四月の雪

朝起きると雪がつもっていてびっくり。私の60年余の人生の中で、四月の雪は記憶にない。
昨夜、冷え込みそうな気配に満ちていたので、二階をねぐらにしている森の猫のニャンタとチャチャチャが部屋に入ると外に出ないように窓の鍵をかけておいたのだがよかった。

これは、ニャンタとチャチャチャを守る意味もあるが、ほかの空腹で決まったねぐらのない猫たちを守るためが大きい。ニャンタとチャチャチャは、森の食卓を自分たちのものだと思っていて、ごはんを食べにくるほかの猫たちを追っ払ってしまうのだ。二匹は、猫として自分の信じるように生きているだけで罪はない。

でも私にしたら、安心のねぐらもなく飢えに苦しむ猫たちこそが気の毒でならないのだ。
そこで、天候の悪い日はニャンタとチャチャチャを家に閉じ込め、食卓にくる猫にせめてゆっくりごはんを食べさせてやりたいのだ。うまくいくと、古布団やハッポースチロールの箱などがあるうちの物置で眠ることができるかもしれない。
物置は四畳半の広さがあって、箱類や毛布、布団類がたくさん置いてあるので、家のない猫たちがみんなでねぐらにすればいいのに、と思うのに、これが、人間界の人間さまとひとつもかわらないのである。いがみあい排他しあう。

・・・これもまた自然の姿のひとつかもしれないってことかな。あらゆる欲望が消えた世界を想像するに、必ずしも幸せな世、のイメージがわくとは限らないのだからして。


話はちょっとぶれるが、昨日の寒さのなか、森の猫たちの食卓がすぐに空っぽになることが気になった。その空っぽぶりが一粒も残らないという完璧な空っぽ状態になるのだ。おなかをすかせた猫がせっかく食卓にきても空っぽになっていたら、どんなにつらかろうと、何度もフードをもっていったのだが、しばらくして様子を見にいくとまた完璧空っぽである。
猫の食べ方ではない。犬かネズミか鳥だろう。そのうちネズミは昼間はここまで食べてしまうのはありえない。夕方になって暗くなってきても空っぽ状は続くので、鳥ではないこともわかった。
すると犬だ。
時々二匹の犬を放す家があって、その二匹がゆうゆうとあたりを闊歩している間は、猫たちの食卓はこうなるから、『例の犬たちかなぁ』とも思ったが微妙に違うのだ。
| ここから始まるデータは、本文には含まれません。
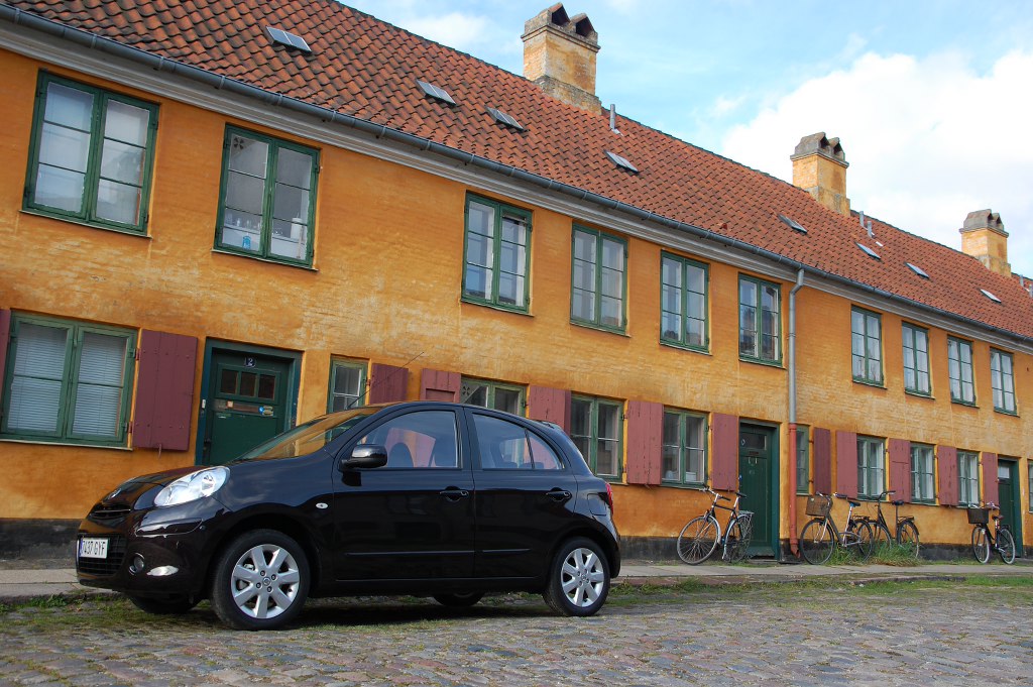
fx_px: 946
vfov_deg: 39.9
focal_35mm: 33
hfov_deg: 57.3
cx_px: 516
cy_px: 344
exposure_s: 1/160
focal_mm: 22
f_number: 7.1
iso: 200
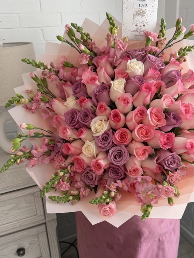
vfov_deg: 52.5
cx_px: 109
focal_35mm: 35
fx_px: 261
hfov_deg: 40.6
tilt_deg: -22.8
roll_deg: +1.8
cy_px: 140
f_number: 1.78
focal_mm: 6.76
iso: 125
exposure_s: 1/121
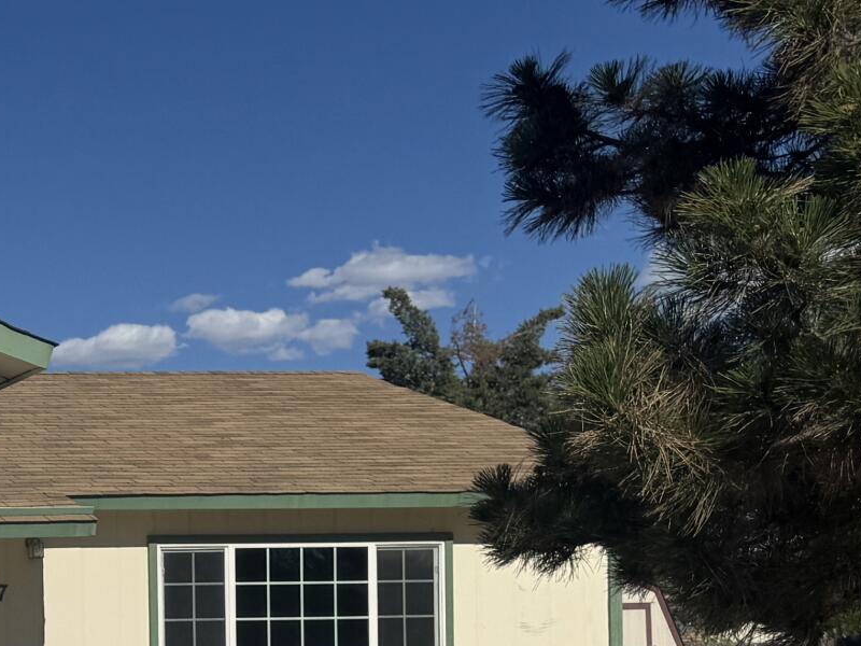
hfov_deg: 19.5
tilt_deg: -0.6
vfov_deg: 15.9
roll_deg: +1.1
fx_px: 2239
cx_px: -361
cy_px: 729
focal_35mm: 90
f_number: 1.78
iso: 64
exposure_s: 1/12346
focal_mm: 6.76
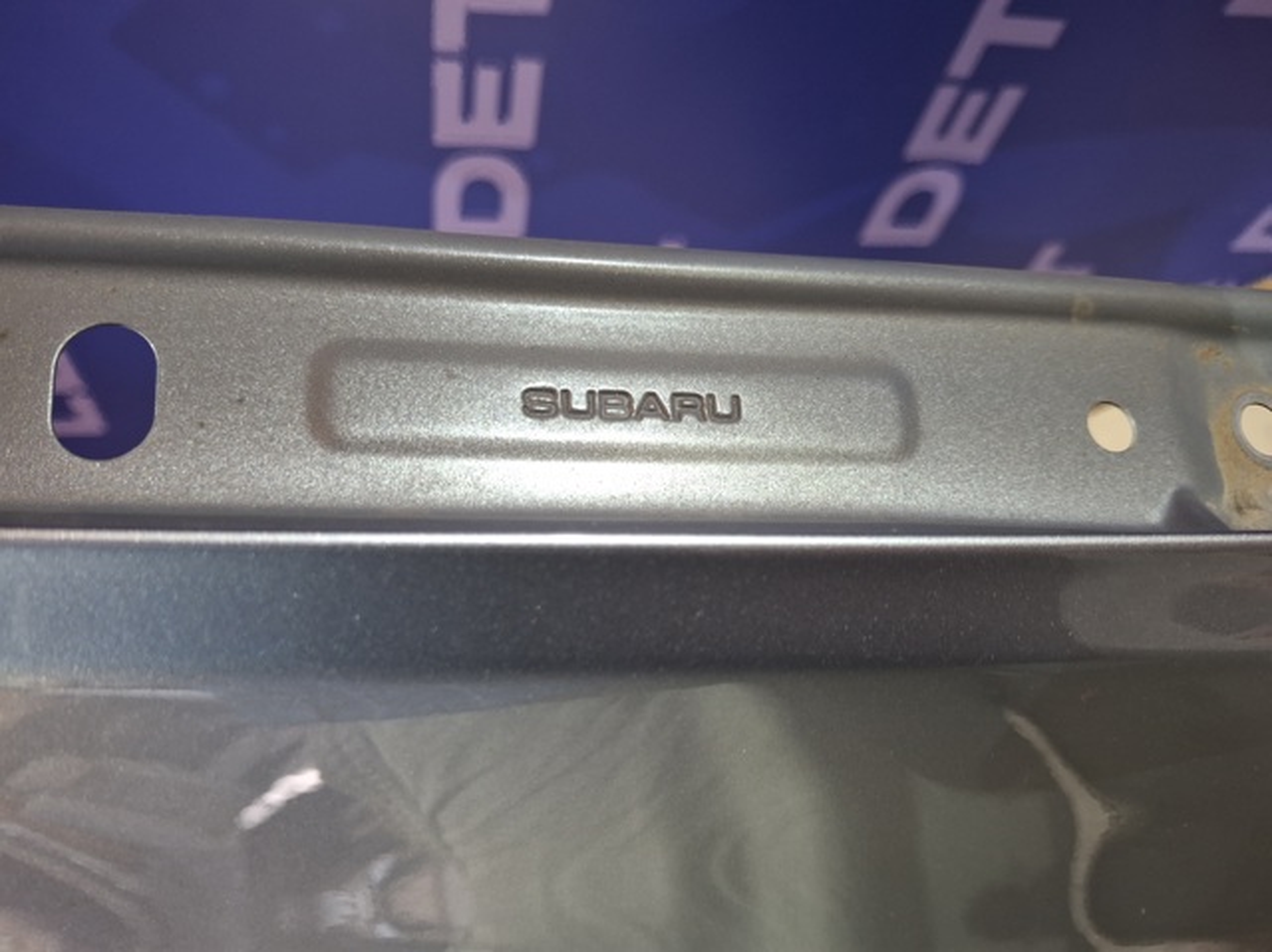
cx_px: 636
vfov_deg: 54.8
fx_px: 918
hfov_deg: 69.4
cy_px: 476
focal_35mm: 25
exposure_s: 1/50
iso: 250
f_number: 1.8
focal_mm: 4.69
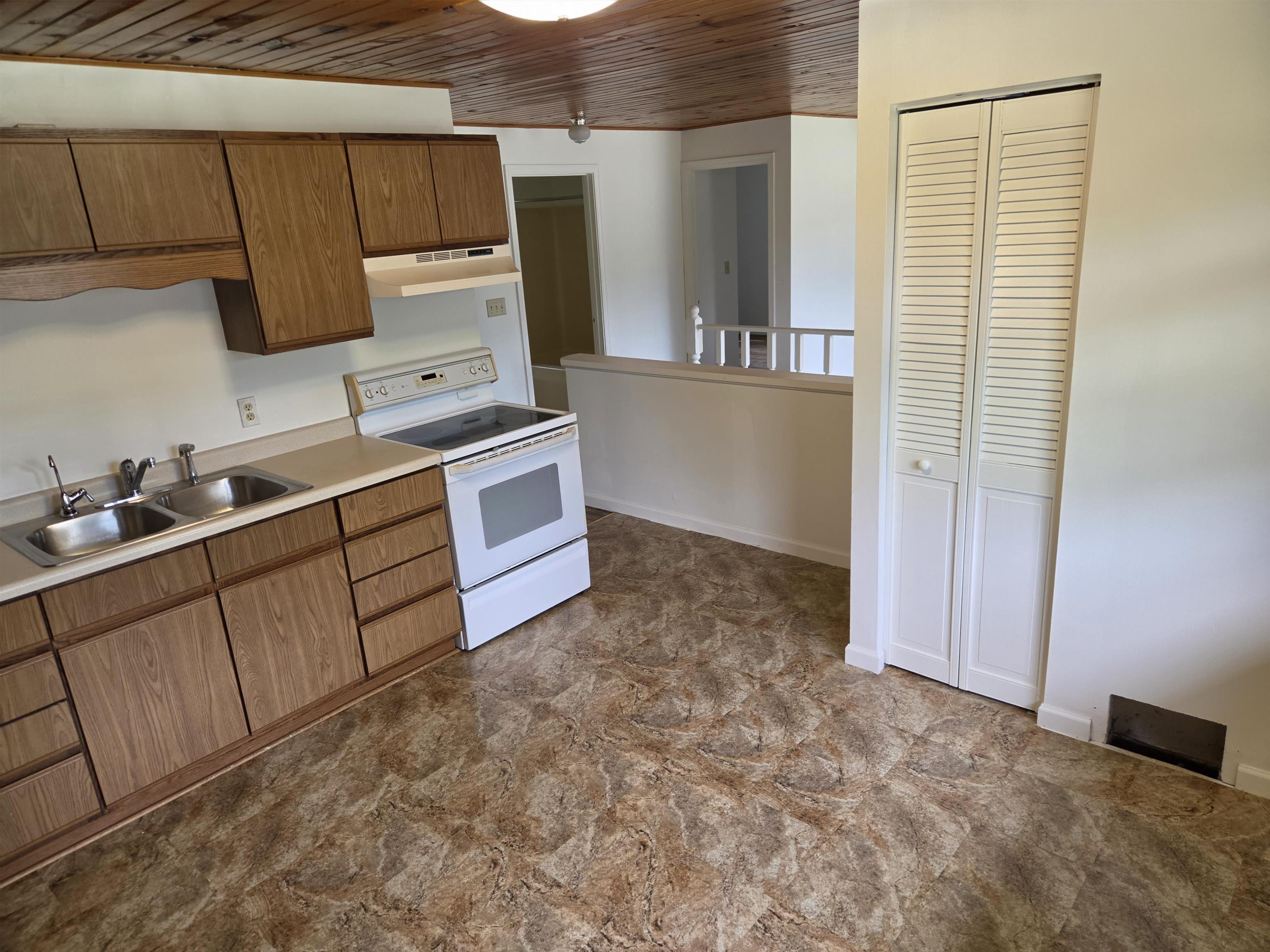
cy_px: 476
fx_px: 844
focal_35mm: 23
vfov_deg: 58.9
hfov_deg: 73.9
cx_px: 635
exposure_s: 1/120
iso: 200
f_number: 1.8
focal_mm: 5.4
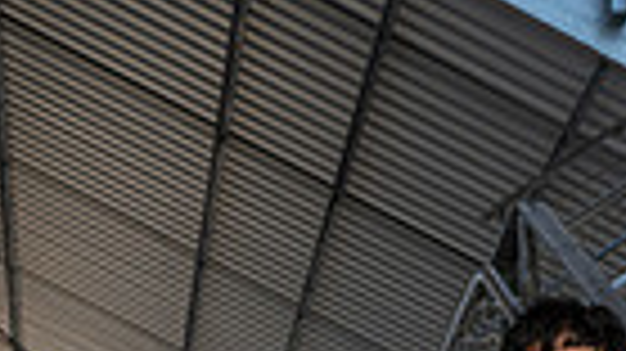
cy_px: 994
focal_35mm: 153
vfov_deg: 7.2
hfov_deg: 14.0
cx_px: 410
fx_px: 2538
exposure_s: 1/250
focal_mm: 45
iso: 250
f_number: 8
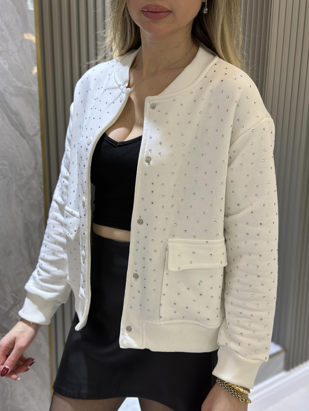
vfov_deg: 39.7
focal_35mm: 48
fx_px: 571
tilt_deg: -17.1
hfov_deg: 30.3
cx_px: 154
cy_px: 206
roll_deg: -0.8
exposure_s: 1/50
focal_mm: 6.86
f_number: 1.78
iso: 100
あの二匹の場合は、一度猫たちのごはんを根こそぎ食べると、その後何時間かは来ない。
今回は、まるで私が森の食卓に行くのをどこかで見ていて、私が去った後にごはんを食べてしまう、という感じなのである。
私の方も見張ってどこの犬かを知ろうかとも思ったが、私にはその根性はない。ごはんの配達、不妊手術など余人から見ると結構めんどうくさいことを熱心にやっているのだが、見張ったりなぞのめんどうくささをクリアする根性はないのである。
猫のごはん運びだけではなく、ほかのなにごとにも、『めんどくさっ、もういいや』とほったらかしてしまう日常である。ま、だらしがない、ともいいますが。

それやこれや、四月の雪を愛でる余裕があればこそ、の私の雪の日でありました。
これを書いている正午過ぎ、気温は少しづつあがっているようです。そんなに寒さは感じません。窓の外の雪も消えてきてあります。


これからほんとの春になるかなぁ〜と思ったたった今、ラジオで、「来週も寒の戻りが・・・」と・・・・・・・。